The Road to FDA Approval for Gene Therapy

The FDA’s focus is on QUALITY, EFFICACY, and SAFETY. In support of these standards, the FDA provides guidelines for the preclinical development and evaluation of gene therapy products. The FDA states that gene therapy products “mediate their effects by transcription and/or translation of transferred genetic material and/or by integrating into the host genome and are administered as nucleic acids, viruses, or genetically engineered microorganisms.” Although only four approvals have been granted to date, there are more than 900 investigational new drug (IND) applications for gene therapy products in the pipeline.

Gene therapy products are biological products regulated by the FDA’s Center for Biologics Evaluation and Research (CBER). Clinical studies in humans require the submission of an investigational new drug application (IND) before initiating clinical studies in the United States. Marketing a gene therapy product requires submission and approval of a biologics license application (BLA).

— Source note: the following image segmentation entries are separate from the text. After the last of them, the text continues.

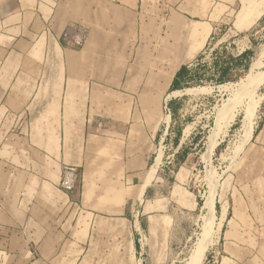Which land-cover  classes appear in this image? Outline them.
<instances>
[{"label":"crops","instance_id":"1","mask_svg":"<svg viewBox=\"0 0 264 264\" xmlns=\"http://www.w3.org/2000/svg\"><path fill=\"white\" fill-rule=\"evenodd\" d=\"M207 7V0H0V264H80L97 217L132 219L140 264H148V237L159 254L192 238L198 207L170 200L147 207L154 177L142 187L173 118L146 122L143 103L180 91L171 87L191 51L176 49L177 40L192 25L206 36ZM144 54L163 55L153 69L161 71L151 75ZM247 180L249 192L227 196L220 264H264V206L248 200L264 177Z\"/></svg>","mask_w":264,"mask_h":264},{"label":"rangeland","instance_id":"2","mask_svg":"<svg viewBox=\"0 0 264 264\" xmlns=\"http://www.w3.org/2000/svg\"><path fill=\"white\" fill-rule=\"evenodd\" d=\"M217 2L207 0L208 21L212 24V28L208 24L206 36H203L205 31L203 26L198 28L192 25L191 32L185 33L184 37L179 39V44L177 40L176 49L185 47L191 51L181 55L190 63L189 67H197L199 63L207 65L208 70L204 72V76H201V82L188 87L190 89L166 94L164 101L160 103L154 105L143 103L146 122L151 121L153 114H159L162 120L169 123L171 115L167 104L172 99L177 100L174 104L176 115L170 122L171 130L160 144L158 155L151 167L150 177L142 187L143 192L150 179L154 177L152 181L155 186L151 187L152 190L147 195V207L149 209L156 205L163 207L170 200L171 204L177 206L198 207L199 212V221L193 236L185 243L170 242L165 245L164 252L160 251L159 254L158 242L152 244L153 240L148 237L146 242L149 243L150 248L146 249L145 254L148 257V264L150 259L155 260V264H163L159 263L163 254L174 255L176 261L173 264H185L196 243L203 236L206 213L203 205L209 192L216 190V210H220L221 206L223 208L229 206L227 196L232 190L234 193L238 189L249 192L248 182H244L249 180L247 178L264 177V79L249 89L244 91L240 89L241 80L252 70L254 61H259L261 64L253 70L260 73L264 71V0H217ZM244 3L249 4V17L245 21L247 27H238L237 15ZM258 13H260L259 18L250 23L253 15ZM198 33L202 36V45H199ZM245 50H249L250 53V68L243 69L237 66L239 68H233L230 72V77L238 75L236 80L218 84L217 74L212 68L214 60L216 58L229 60V56L237 57ZM162 57L161 54L143 55L144 63L151 67L148 70L151 75L161 71V69L158 71L153 69L163 63ZM170 64L169 70L163 75L165 85L180 66L179 61ZM231 103H234L236 116L231 125L226 130H222L220 128L223 120L222 112L225 105ZM247 113L251 115L250 133L246 129ZM180 127H183L180 142L175 145L174 139ZM212 135H215L217 144L214 152L210 153ZM158 158H160L159 164L154 166ZM71 184L73 186V182L67 180L64 182L65 187ZM121 185L122 193L126 188L123 183ZM254 185L256 188L251 191L253 196L248 199L253 209L256 204L264 206V182L255 181ZM171 186L174 188L172 189ZM154 199H156L155 203ZM219 222L221 217L219 219V216H216L213 229L218 227ZM150 232L151 235L156 234L155 231ZM215 236L217 242L207 248L202 264L221 263L223 254L219 241L221 231L216 230ZM134 240L135 228L129 217L127 220L97 217L96 228L87 247L89 250L80 264H140ZM260 250L264 251V246L260 247Z\"/></svg>","mask_w":264,"mask_h":264},{"label":"bare ground","instance_id":"3","mask_svg":"<svg viewBox=\"0 0 264 264\" xmlns=\"http://www.w3.org/2000/svg\"><path fill=\"white\" fill-rule=\"evenodd\" d=\"M244 1H246V0H244ZM248 11H249V4L244 3L242 5V7H241V11L237 15L236 25L238 27H240V26L247 27L245 21L249 17V15H248L249 12ZM259 16H260V13H258L256 15H253L252 19L250 20V23L256 21L259 18ZM260 64L261 63L259 61H254L253 62L252 70L250 72H248V74L245 76V78H243L241 80L242 88H240V89L242 91H244L246 89H249L251 86L255 85L256 83H260V81L264 79V71L260 73V72H255V70H253L255 68H258ZM188 89H190V88H188ZM178 92H180V91H174L173 93H178ZM234 111H235L234 110V103L225 105V107L223 109V112H222L223 120H222V124L220 126V128L222 130H226L231 125L232 121H234V118L236 116ZM169 119H170V117H168V120ZM246 122H247L246 123L247 132L250 133L251 124H252L251 115L250 114L247 115ZM214 136L215 135H212L210 137V146H209V152L210 153L214 152V150L216 148V144H217L215 142ZM159 159L160 158H158V160H157V162L155 163L154 166H157L159 164V161H160ZM215 199H216V190L213 189L207 195V197L205 199V202H204V205H203V208L206 209V213L204 215V223H203V226H204V231H203V234H202L203 236L196 243L194 249L191 252V255H190L188 261L185 264H202V261H203V259L205 257L206 251H207V248L210 245H212L215 242H217V239H215V237H216L215 236V231L216 230H217V232L221 231L222 225H223L222 223H223V220L225 219L228 207L224 206V208L222 209L221 222H219L220 224L218 225V227L216 229H213V223H214V219L216 217V202H215Z\"/></svg>","mask_w":264,"mask_h":264},{"label":"trees","instance_id":"4","mask_svg":"<svg viewBox=\"0 0 264 264\" xmlns=\"http://www.w3.org/2000/svg\"><path fill=\"white\" fill-rule=\"evenodd\" d=\"M249 50H245L237 57L229 56V60L222 59V58H216L214 60L213 69L214 73L217 74L216 81L218 84L226 83L229 81L236 80L238 78V75L235 77H230V72L233 70V68H239L237 66L249 69L251 65V61L249 59ZM199 60V59H198ZM208 67L205 64H198L197 67L191 68L188 65H183L180 70L177 72L176 77L173 81L171 91L174 90H183L188 87H191L192 85L198 84L201 82V76H204V72H207ZM240 70V69H238ZM200 79V81H199ZM177 103L176 99H172L167 104L170 110V114L172 118L174 119L176 115V110L174 107V104ZM183 127H180L178 129V134L176 138L174 139V144L178 145L180 142V136L182 134ZM218 208V205H217Z\"/></svg>","mask_w":264,"mask_h":264},{"label":"built area","instance_id":"5","mask_svg":"<svg viewBox=\"0 0 264 264\" xmlns=\"http://www.w3.org/2000/svg\"><path fill=\"white\" fill-rule=\"evenodd\" d=\"M76 41H77L78 43H81V42L83 41V36H82V37H79L78 39H76Z\"/></svg>","mask_w":264,"mask_h":264}]
</instances>
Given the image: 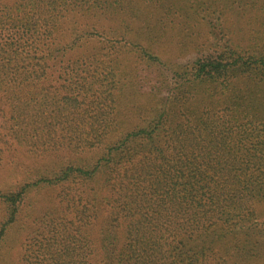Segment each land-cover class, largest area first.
<instances>
[{
  "label": "trees",
  "instance_id": "1",
  "mask_svg": "<svg viewBox=\"0 0 264 264\" xmlns=\"http://www.w3.org/2000/svg\"><path fill=\"white\" fill-rule=\"evenodd\" d=\"M258 19L264 0H0V166L21 179L0 189L6 254L27 193L44 186L19 264H264ZM200 20L213 40L185 41ZM176 30L187 65L153 48ZM124 53L173 83L127 127Z\"/></svg>",
  "mask_w": 264,
  "mask_h": 264
},
{
  "label": "rangeland",
  "instance_id": "2",
  "mask_svg": "<svg viewBox=\"0 0 264 264\" xmlns=\"http://www.w3.org/2000/svg\"><path fill=\"white\" fill-rule=\"evenodd\" d=\"M240 24L244 25L245 22L242 20ZM248 27L257 28L256 33L252 36L254 44L264 43V33H262L264 31V21L261 19L252 21ZM205 28L206 23L202 20L193 25L188 24V29L182 31L181 36L188 42L209 44L213 40L211 37L214 35L211 34L212 32H206ZM176 32L177 34L173 36L164 35L161 40L154 44L153 48L163 58L172 59L180 64L185 63L184 65H187L186 59L192 57L191 52L193 49H190L187 45L182 47L181 42L183 40L178 37V30ZM119 58L120 68H124L125 72L135 75L132 83L124 85L118 100L119 119L122 121V125L127 127L141 123L149 114L148 108L157 103V100L168 92L167 89L172 87L173 83L167 76V69L146 65L142 59L130 58L126 53ZM20 180V176L13 173L11 169L0 166V189H15ZM52 195L53 192L44 186L33 187L27 193L25 202L22 205L23 209L20 218L14 223V227L9 226L7 232V254L5 249L0 247V254L2 253L0 255V264H19L17 256L21 240L24 237L22 229L25 221L24 214L32 209H43L46 203L49 204ZM1 212L0 206V215Z\"/></svg>",
  "mask_w": 264,
  "mask_h": 264
}]
</instances>
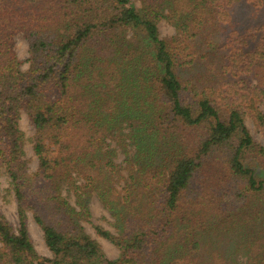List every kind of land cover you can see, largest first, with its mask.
Returning a JSON list of instances; mask_svg holds the SVG:
<instances>
[{
    "label": "trees",
    "instance_id": "obj_1",
    "mask_svg": "<svg viewBox=\"0 0 264 264\" xmlns=\"http://www.w3.org/2000/svg\"><path fill=\"white\" fill-rule=\"evenodd\" d=\"M238 1L0 0V170L17 216L0 211V264H264V145L245 123L264 138V0H243L247 24ZM92 194L117 258L81 224Z\"/></svg>",
    "mask_w": 264,
    "mask_h": 264
},
{
    "label": "rangeland",
    "instance_id": "obj_2",
    "mask_svg": "<svg viewBox=\"0 0 264 264\" xmlns=\"http://www.w3.org/2000/svg\"><path fill=\"white\" fill-rule=\"evenodd\" d=\"M135 7L140 6L139 0H131ZM248 4L244 3L243 0H239L234 7L235 16L238 22L240 23H248L251 18L249 16ZM252 12V11H251ZM158 30L160 37H170L175 34L176 30L174 26L166 19H160L158 23ZM15 51L20 60H22L21 69L25 70L28 66V63L25 61L27 57V42L26 40L21 37L19 34L15 36ZM260 108L264 111V101L260 104ZM245 123L247 128L252 136V138L259 144L264 145V138L261 132L256 128L252 120L246 116ZM19 128L24 134L25 142L23 146L24 150V157L28 161V168L30 171H33L36 167L37 160L36 157L33 155L31 149V137L33 134V126L28 121L25 113L21 112L20 119H19ZM111 146H114V143H111ZM117 156L114 158L116 163L123 165L124 155L123 153L117 148ZM63 193L66 194L65 190ZM69 201L70 203H74L73 196L69 194ZM88 207L90 216L88 217L87 221L82 220L81 224L84 226L86 232H88L92 238L97 240L104 252L105 256L109 259L117 258L119 255L118 249L111 244L107 239L99 236L94 226H101L102 228L109 230L110 232L115 233V229L111 224L112 218L109 215L108 211L102 206L99 199L96 197L95 194H92L88 200ZM0 211L1 213L12 223H16L17 216H16V206L15 200L13 197V193L9 187L8 177L7 175L0 170ZM27 229L32 238V242L36 251L44 257L51 258L52 255L50 251L46 248L42 231L40 228L35 224L33 219L31 218L30 214H28L27 218Z\"/></svg>",
    "mask_w": 264,
    "mask_h": 264
}]
</instances>
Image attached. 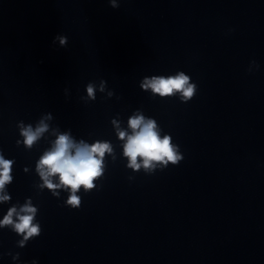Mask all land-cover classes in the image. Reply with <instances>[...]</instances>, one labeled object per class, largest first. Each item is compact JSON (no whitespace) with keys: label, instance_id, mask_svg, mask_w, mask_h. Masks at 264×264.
Returning <instances> with one entry per match:
<instances>
[{"label":"clouds","instance_id":"1","mask_svg":"<svg viewBox=\"0 0 264 264\" xmlns=\"http://www.w3.org/2000/svg\"><path fill=\"white\" fill-rule=\"evenodd\" d=\"M113 6H115L114 0ZM60 43L65 44L66 39L61 37ZM189 80V76L180 72L175 77H153L151 80H146L142 87L150 88L161 96L180 93L182 99L187 101L194 96L196 91V85L190 83ZM88 92L90 96L93 94L91 85L88 87ZM129 127L132 129L131 135L121 131L119 136L121 139L126 137L124 154L129 158L130 167L134 169L140 167V164L137 163L138 158L142 159L145 168L153 166L152 161H160L165 164L170 161L177 164L183 159L176 147L171 144L170 137H160L154 120H145L141 115L134 116L129 120ZM46 130L47 125L43 121L35 130L31 126L22 128L21 135L25 138L24 143L31 147ZM110 151L111 148L107 143H97L94 146L83 142L76 144L67 134H62L58 136L53 148L42 156L37 170L48 189L61 186L69 189L71 194L67 203L79 207L80 198L76 192L82 186L85 189L94 187V179L100 176L103 171L102 158L105 152ZM11 166L12 161L5 160L0 155V193L4 192L5 186L12 180ZM53 176H58L59 184L52 183L50 177ZM9 198L7 195H0V202L7 201ZM35 214L36 208L32 207L30 202L26 203L19 212L15 207H12L0 221V227L11 225L15 232L24 234V240L20 241L22 247L30 237L40 234L39 225L33 223Z\"/></svg>","mask_w":264,"mask_h":264}]
</instances>
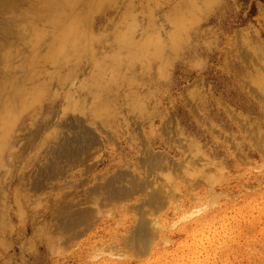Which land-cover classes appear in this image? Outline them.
<instances>
[{
	"label": "rangeland",
	"instance_id": "rangeland-1",
	"mask_svg": "<svg viewBox=\"0 0 264 264\" xmlns=\"http://www.w3.org/2000/svg\"><path fill=\"white\" fill-rule=\"evenodd\" d=\"M70 4L72 59L0 137V264H264V0Z\"/></svg>",
	"mask_w": 264,
	"mask_h": 264
},
{
	"label": "bare ground",
	"instance_id": "bare-ground-1",
	"mask_svg": "<svg viewBox=\"0 0 264 264\" xmlns=\"http://www.w3.org/2000/svg\"><path fill=\"white\" fill-rule=\"evenodd\" d=\"M3 2L7 5L9 4L10 7L8 9L14 12L15 6H11V1L8 0H0L1 10L3 9L1 5H5ZM16 4H19L17 11L20 14H18L19 16L16 15L15 20L19 18L21 24L19 26L18 21H15V31L12 29L14 37L17 39V43H15L16 41L14 42L16 44V51L13 54L8 53L4 63L0 64H3V68L0 69V79L5 83L3 87L4 96L0 104V137L2 140L10 136L8 129L11 127L9 120L12 117L15 116V124L12 125L18 126L17 130L21 133L22 124L25 122L24 116L28 108L33 107V110L38 108L42 84L41 74H44L48 70L56 72L62 67V64L58 63L59 55L64 53L65 60L68 57L71 58V55H73L70 0H21V2L18 0ZM7 15L10 18L14 17L12 13H8ZM60 21L64 24V33L58 34L59 29H61ZM25 24L26 26H24ZM0 29L3 32L8 31L7 27L4 29L1 25ZM1 34L4 35L3 33ZM59 36L63 37L62 40H60ZM60 42L62 44V53L60 44H58ZM55 49L56 51H54ZM44 52L48 53V58L51 60H44ZM66 63L67 61H65L64 67L67 65ZM37 111L33 113L31 118L33 122L38 120ZM0 142V151H3L2 147L5 144H3L4 141L0 140ZM1 154L3 153L1 152ZM138 241L140 246L139 252L144 254V251L146 252L147 240L143 238V240L140 239Z\"/></svg>",
	"mask_w": 264,
	"mask_h": 264
}]
</instances>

In early 2020, the FDA released one draft guidance and six final guidances on the topic:

Successful approvals for gene therapy


In December 2017, the U.S. FDA approved the first viral gene therapy for clinical use to treat congenital retinal diseases that cause blindness. Luxturna is an AAV2 vector carrying human RPE56 cDNA that is grown in HEK 293 cells. The final product is an intraretinal injection that delivers a functioning copy of the RPE65 gene.


Zolgensma is a prescription gene therapy for patients under two years of age with spinal muscular atrophy (SMA). Before the development of this drug, infants diagnosed with the disease typically died by age two, making SMA the most common genetic cause of infant mortality. Zolgensma delivers the SMN1 transgene with synthetic promoters inside an AAV9 vector. The gene is not integrated into the DNA of postmitotic motor neurons. The FDA approved Zolgensma in May 2019, making in the first gene replacement therapy for a genetic muscular disease. It is given as a one-time intravenous infusion to patients with bi-allelic SMN1 gene mutations.